Pydantic AI

Pydantic AI is an extension of the popular Python data modeling library Pydantic for LLMs, which is widely used to define Python classes for structured data with type hints, validation, etc.

When using Pydantic AI:

You define a BaseModel class with fields for the data you expect.
You ask the LLM to produce output via Pydantic AI's functions. The underlying prompt engineering in Pydantic AI will instruct the model to output JSON that adheres to our BaseModel.
Pydantic AI then takes the model’s output (string) and tries to parse it into the Pydantic model. If it succeeds, you get an instance of your BaseModel class with type-checked data. If it fails (invalid JSON or missing/incorrect fields), Pydantic AI can optionally retry or throw an error.

Pydantic model

        ┌────────────────────────────┐
        │        Invoice             │
        │────────────────────────────│
        │ invoice_id: str            │
        │ date: str                  │
        │ subtotal: float            │
        │ tax: float                 │
        │ total_amount: float        │
        └──────┬─────────────────────┘
               │
               │
      ┌────────▼──────────┐
      │      Vendor       │
      │───────────────────│
      │ name: str         │
      │ address: str?     │
      │ gst_number: str?  │
      └───────────────────┘

               │
               │ (has many)
               ▼
      ┌──────────────────────────┐
      │       LineItem           │
      │──────────────────────────│
      │ description: str         │
      │ quantity: float          │
      │ unit_price: float        │
      │ total: float             │
      └──────────────────────────┘

Pydantic AI code

from pydantic_ai import Agent
from my_models import Invoice

agent = Agent("gpt-4o-mini", response_model=Invoice)

prompt = """
Extract invoice details from the text below.
---
Invoice #2331
Vendor: ABC Supplies
Items:
  - Laptop x2 @ $1200
  - Mouse x5 @ $20
Tax: $50
Total: $2490
"""

result = agent.run(prompt)
print(result.output.model_dump_json(indent=2))

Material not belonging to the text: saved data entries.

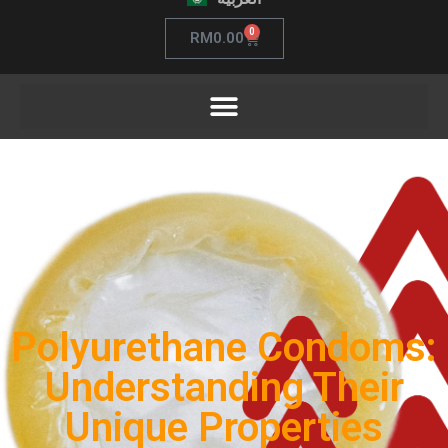
0
RM
0.00
Polyurethane Condoms:
Understanding Their
Unique Properties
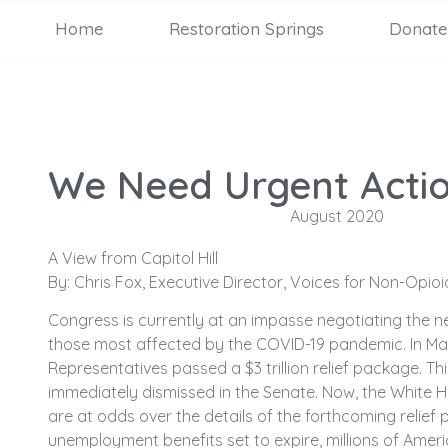
Home
Restoration Springs
Donate
We Need Urgent Acti
August 2020
A View from Capitol Hill
By: Chris Fox, Executive Director, Voices for Non-Opio
Congress is currently at an impasse negotiating the ne
those most affected by the COVID-19 pandemic. In Ma
Representatives passed a $3 trillion relief package. T
immediately dismissed in the Senate. Now, the White 
are at odds over the details of the forthcoming relief
unemployment benefits set to expire, millions of Ameri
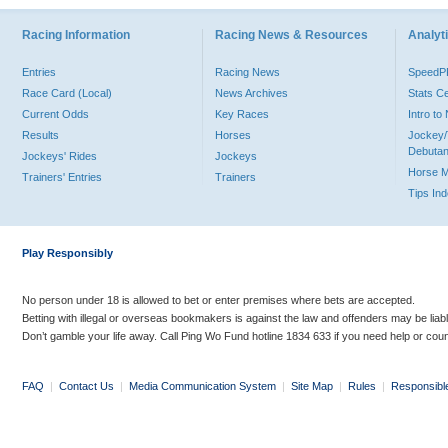
Racing Information
Racing News & Resources
Analyti
Entries
Racing News
Speed
Race Card (Local)
News Archives
Stats C
Current Odds
Key Races
Intro t
Results
Horses
Jockey/
Debutan
Jockeys' Rides
Jockeys
Horse 
Trainers' Entries
Trainers
Tips In
Play Responsibly
No person under 18 is allowed to bet or enter premises where bets are accepted.
Betting with illegal or overseas bookmakers is against the law and offenders may be liab
Don’t gamble your life away. Call Ping Wo Fund hotline 1834 633 if you need help or coun
FAQ
|
Contact Us
|
Media Communication System
|
Site Map
|
Rules
|
Responsibl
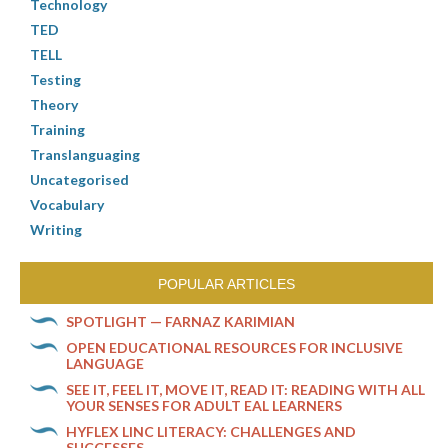
Technology
TED
TELL
Testing
Theory
Training
Translanguaging
Uncategorised
Vocabulary
Writing
POPULAR ARTICLES
SPOTLIGHT — FARNAZ KARIMIAN
OPEN EDUCATIONAL RESOURCES FOR INCLUSIVE
LANGUAGE
SEE IT, FEEL IT, MOVE IT, READ IT: READING WITH ALL
YOUR SENSES FOR ADULT EAL LEARNERS
HYFLEX LINC LITERACY: CHALLENGES AND
SUCCESSES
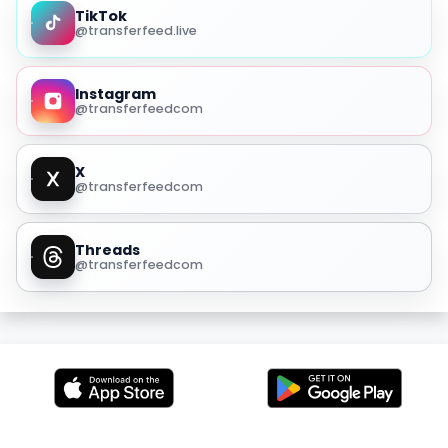
TikTok
@transferfeed.live
Instagram
@transferfeedcom
X
@transferfeedcom
Threads
@transferfeedcom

Pydantic objects are very intuitive to write, read, debug, maintain.

If you've already used Pydantic, this will feel natural. You’re essentially treating the LLM call like a function that returns an instance of your model. Pydantic will automatically cast types when possible (e.g., if the LLM outputs “25” as a string for an integer field, Pydantic will convert it to int). It also gives nice error messages if validation fails, which you could feed back to the model.

Pydantic AI only works well for JSON schemas, and those too without deep nesting. It is best used with large, capable models that mostly produce syntactically valid outputs on their own. For instance, you might use OpenAI’s function calling or few-shot examples to get the model to produce good JSON, and then Pydantic AI to validate and parse it easily.